** Opening DATA SECTION block **

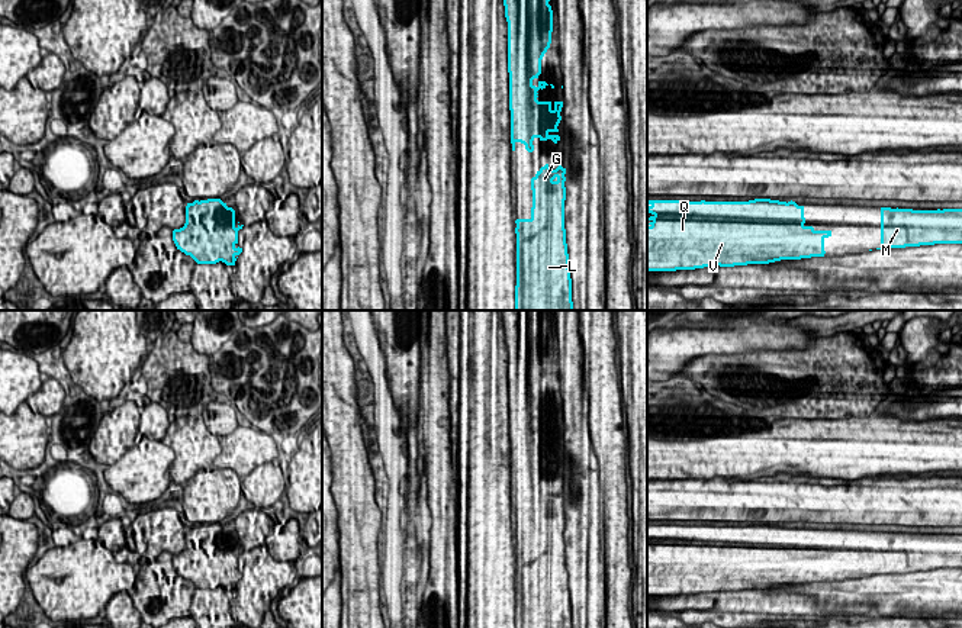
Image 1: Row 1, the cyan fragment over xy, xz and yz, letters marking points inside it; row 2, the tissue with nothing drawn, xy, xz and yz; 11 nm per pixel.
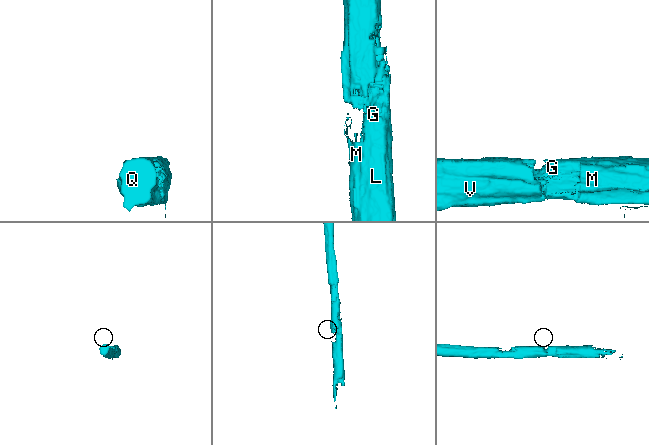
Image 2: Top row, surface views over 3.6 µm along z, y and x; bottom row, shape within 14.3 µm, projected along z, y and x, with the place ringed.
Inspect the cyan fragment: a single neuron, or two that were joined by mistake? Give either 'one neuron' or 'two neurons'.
one neuron

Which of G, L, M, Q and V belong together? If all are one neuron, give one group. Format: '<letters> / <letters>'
G L M Q V

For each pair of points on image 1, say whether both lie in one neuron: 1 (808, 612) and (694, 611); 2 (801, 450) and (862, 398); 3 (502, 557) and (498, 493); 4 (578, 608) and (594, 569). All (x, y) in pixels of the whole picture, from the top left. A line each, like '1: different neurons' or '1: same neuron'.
1: same neuron
2: different neurons
3: same neuron
4: different neurons

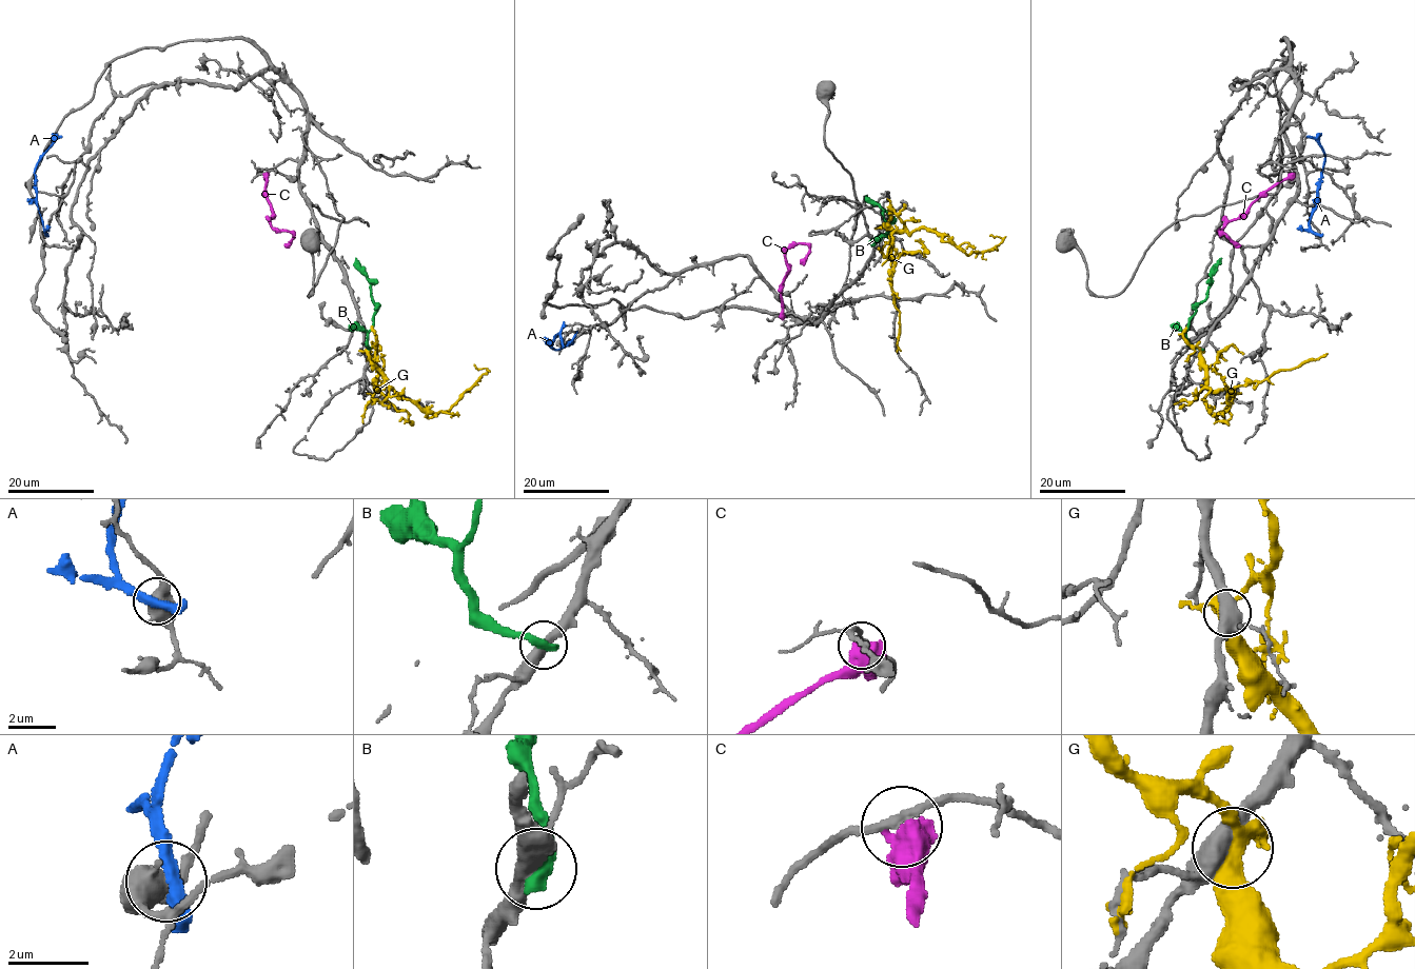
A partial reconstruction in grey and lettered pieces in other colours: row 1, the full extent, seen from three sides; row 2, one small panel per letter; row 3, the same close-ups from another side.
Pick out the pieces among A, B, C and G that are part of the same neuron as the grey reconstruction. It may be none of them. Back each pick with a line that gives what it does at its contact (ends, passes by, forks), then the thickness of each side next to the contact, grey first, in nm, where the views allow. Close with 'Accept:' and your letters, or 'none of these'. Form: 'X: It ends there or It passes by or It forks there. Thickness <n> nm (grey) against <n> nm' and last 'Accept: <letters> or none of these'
Accept: none of these

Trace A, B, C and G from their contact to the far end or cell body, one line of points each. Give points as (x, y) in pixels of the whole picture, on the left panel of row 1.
A: (45, 234), (37, 206), (35, 170), (39, 157), (62, 137)
B: (368, 350), (368, 332), (375, 308), (370, 280), (356, 258)
C: (264, 174), (264, 192), (272, 214), (269, 223), (272, 228), (293, 233), (288, 245)
G: (368, 353), (369, 361), (394, 392), (411, 399), (429, 416), (446, 412), (487, 371), (474, 364)

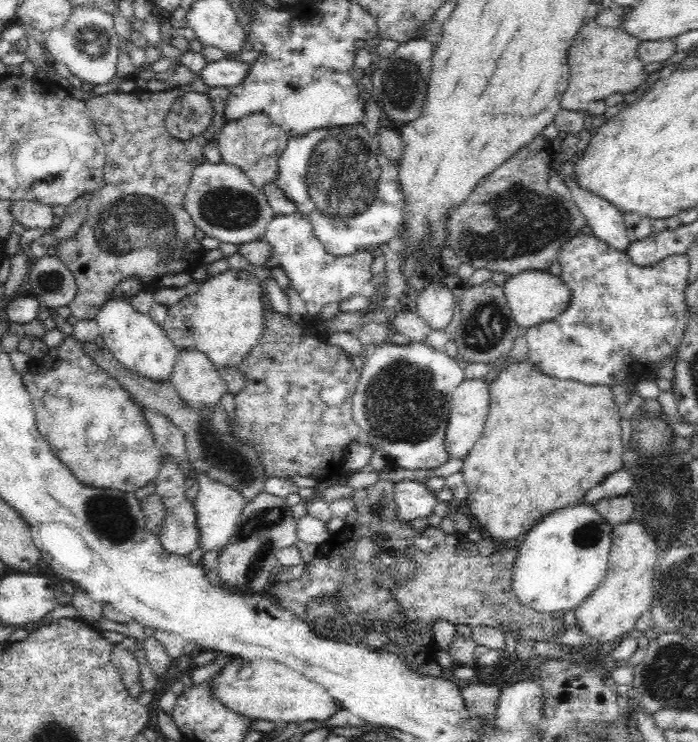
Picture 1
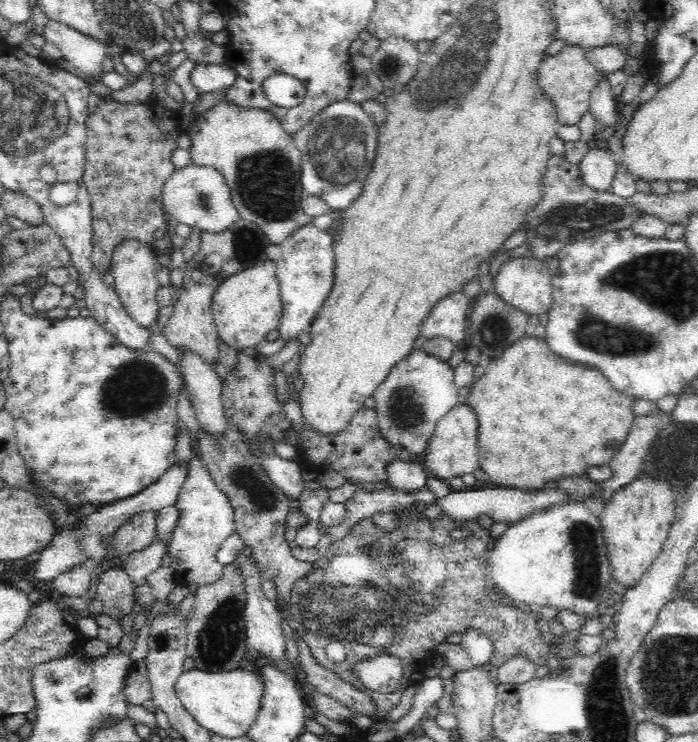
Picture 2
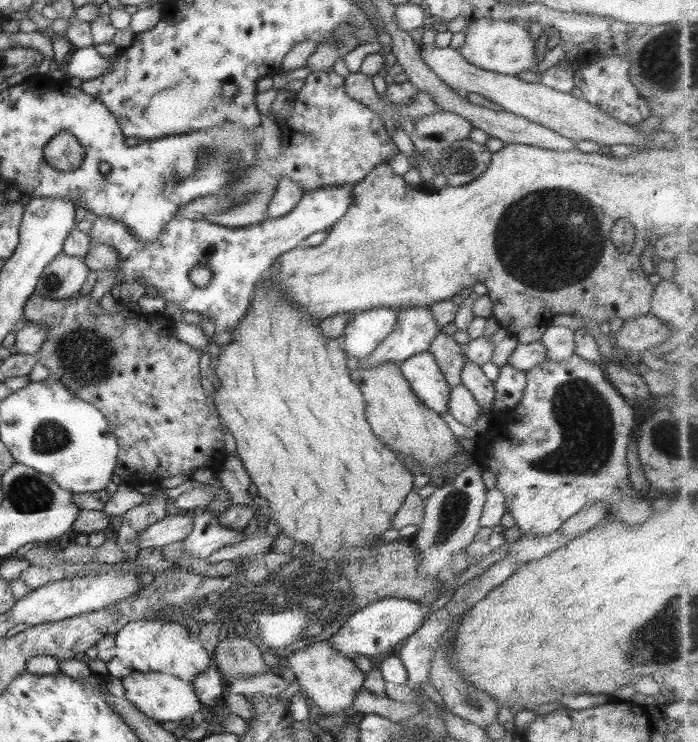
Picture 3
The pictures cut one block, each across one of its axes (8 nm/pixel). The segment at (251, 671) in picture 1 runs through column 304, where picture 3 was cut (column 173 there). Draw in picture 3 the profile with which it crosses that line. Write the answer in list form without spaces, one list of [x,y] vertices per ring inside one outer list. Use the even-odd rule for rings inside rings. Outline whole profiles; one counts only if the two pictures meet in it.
[[[161,672],[129,673],[121,681],[125,699],[141,712],[158,724],[164,722],[179,722],[191,718],[195,713],[203,712],[199,698],[195,696],[191,683],[176,676],[165,675]]]

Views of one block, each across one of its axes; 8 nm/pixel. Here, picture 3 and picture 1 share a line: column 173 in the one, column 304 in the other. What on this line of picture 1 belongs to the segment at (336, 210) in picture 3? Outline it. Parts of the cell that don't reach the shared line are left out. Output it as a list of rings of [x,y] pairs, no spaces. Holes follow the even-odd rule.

** Closing DATA SECTION block **

PROBLEM TO WORK ON:
From the data above, retype only the lines starting with the line with "Image 2: Top" and going on through the line with "A partial reconstruction", exactly, leaving out the pictures.

SOLUTION TO THIS PROBLEM:
Image 2: Top row, surface views over 3.6 µm along z, y and x; bottom row, shape within 14.3 µm, projected along z, y and x, with the place ringed.
Inspect the cyan fragment: a single neuron, or two that were joined by mistake? Give either 'one neuron' or 'two neurons'.
one neuron

Which of G, L, M, Q and V belong together? If all are one neuron, give one group. Format: '<letters> / <letters>'
G L M Q V

For each pair of points on image 1, say whether both lie in one neuron: 1 (808, 612) and (694, 611); 2 (801, 450) and (862, 398); 3 (502, 557) and (498, 493); 4 (578, 608) and (594, 569). All (x, y) in pixels of the whole picture, from the top left. A line each, like '1: different neurons' or '1: same neuron'.
1: same neuron
2: different neurons
3: same neuron
4: different neurons

A partial reconstruction in grey and lettered pieces in other colours: row 1, the full extent, seen from three sides; row 2, one small panel per letter; row 3, the same close-ups from another side.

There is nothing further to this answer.